→ **Questions to answer**
1 > Quote the essay word for word, from the part that opens with the words containing "And more? What" through the part that closes with "danger first threatens?".
2 > In the essay, why will some young people who are trying to follow the commandments give up on faith and morality?

→ **Extract to read**
━━━━━━━━━━━━━━━━━━━━━━━━━━━━━━

Catholic rainbows have no desire to enter into the mind and heart of a young man who has been so enticed. What so gnaws upon him later, if not the warping of his natural manhood, is being led to engage in a deed against which the gorge rises. Yet they would leave young men by the millions beset by such offers, such enticement, ever more frequent, persistent, and shameless, and all that separates the lonely or fatherless boy who manages to grow straight and tall, and one who is led into the depravity of manhood abused, is the chance presence of someone on the lookout at a solitary place or a dangerous time.
Shall we say more? I know a lovely woman whose husband left her and her children for another woman; that story is now as common as dirt. I am sure that Father Martin would not smile upon the abandonment, though he might smile upon the new liaison, the pseudo-marriage, and that is just as bad as far as the abandoned are concerned. They are invisible. It was most fortunate in this case that the woman devoted herself all the more powerfully to the welfare of their children, cheering them on in their sports, hosting parties at her home, and never once distracting herself by the siren call of personal pleasure or a second chance at love. When they were grown, the family home had to be sold, as per a provision in the divorce settlement.
One of her children took his own life.
Shall we say more? Priests have told me that many men who become addicted to pornography—also as common now as dirt, but not nearly so salubrious—seek sexual thrills farther from the bounds of the normal, procuring pictures of children, or engaging in the act with other men. I can explain this only by keeping in mind the depravity of that all-consensual product called porn, and by the example of the Marquis de Sade, who gives us to know that it is not the act that pleases, but its being forbidden, or, as the pelvic Left has it, “transgressive.”
His testimony was confirmed for me by the confession of a young man who longed to return to his faith and to the natural sanity of the human body and its functions. He told me that porn had led him and some of his male friends to sodomize one another, while maintaining the fiction that they were only fooling around. One of those friends has yet to extricate himself from the demonic habit thus developed.
More? Consider the intense loneliness of young men and women who are invisible to the sexual innovators, because they do not parade down Fifth Avenue in orange sequins and jock straps. They are trying to follow the commandments and the natural law. They get no confirmation, no praise, no accompaniment; at best a sniff of condescension. Some will give up on faith and morality, feeling that they have been played for chumps, because the leaders of their former Church evidently do not really believe that sodomy, let alone natural fornication, is wrong. If you really believe that the mushroom is poisonous, you do not serve it at dinner. It is as if sin were not real, but only regarded so; a social pretense, with no connection to the human constitution as created by God.
And more? What hath Kinsey wrought? That fraud and pederast lent a veil of intellectual respectability to all manner of sexual immorality, and mass entertainment followed happily along. Tell us what you see now, Mr. Hefner. Who gives young people the slightest assistance in remaining innocent and clean? I have seen it again and again. Boys and girls blessed with a sweet temperament and parents who love them suddenly reach the whitewater of puberty, and then, far from lending an oar to help, their very schools are like rocks beneath, waiting to rip their canoes clean through. Father Martin will “accompany” them if they fall into a certain form of perversion, accompaniment that costs nothing, a pat on the back after the harm has been done. Who walks with them when the danger first threatens?

━━━━━━━━━━━━━━━━━━━━━━━━━━━━━━

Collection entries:

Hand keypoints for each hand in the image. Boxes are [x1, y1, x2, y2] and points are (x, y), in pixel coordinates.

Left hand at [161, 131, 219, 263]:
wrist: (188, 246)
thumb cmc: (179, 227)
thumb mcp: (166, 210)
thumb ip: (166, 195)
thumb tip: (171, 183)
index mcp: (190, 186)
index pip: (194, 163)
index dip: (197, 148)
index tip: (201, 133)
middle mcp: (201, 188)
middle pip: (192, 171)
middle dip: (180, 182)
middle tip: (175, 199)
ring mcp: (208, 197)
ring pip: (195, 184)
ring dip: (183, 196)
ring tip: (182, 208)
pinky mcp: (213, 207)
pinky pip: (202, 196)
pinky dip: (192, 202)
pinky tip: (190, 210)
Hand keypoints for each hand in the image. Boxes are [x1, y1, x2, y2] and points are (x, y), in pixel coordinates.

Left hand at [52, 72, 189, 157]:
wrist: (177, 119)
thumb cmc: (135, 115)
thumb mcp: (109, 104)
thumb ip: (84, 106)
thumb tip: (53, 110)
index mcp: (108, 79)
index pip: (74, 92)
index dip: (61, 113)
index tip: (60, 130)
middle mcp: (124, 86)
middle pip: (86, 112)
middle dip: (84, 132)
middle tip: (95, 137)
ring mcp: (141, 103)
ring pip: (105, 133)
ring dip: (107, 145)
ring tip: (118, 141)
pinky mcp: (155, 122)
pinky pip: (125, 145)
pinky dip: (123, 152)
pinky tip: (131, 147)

━━━━━━━━━━━━━━━━━━━━━━━━━━━━━━

→ **Task solutions**
1 >
And more? What hath Kinsey wrought? That fraud and pederast lent a veil of intellectual respectability to all manner of sexual immorality, and mass entertainment followed happily along. Tell us what you see now, Mr. Hefner. Who gives young people the slightest assistance in remaining innocent and clean? I have seen it again and again. Boys and girls blessed with a sweet temperament and parents who love them suddenly reach the whitewater of puberty, and then, far from lending an oar to help, their very schools are like rocks beneath, waiting to rip their canoes clean through. Father Martin will “accompany” them if they fall into a certain form of perversion, accompaniment that costs nothing, a pat on the back after the harm has been done. Who walks with them when the danger first threatens?

2 > They feel they have been played for chumps, because the leaders of their former Church evidently do not really believe that sodomy, or even natural fornication, is wrong.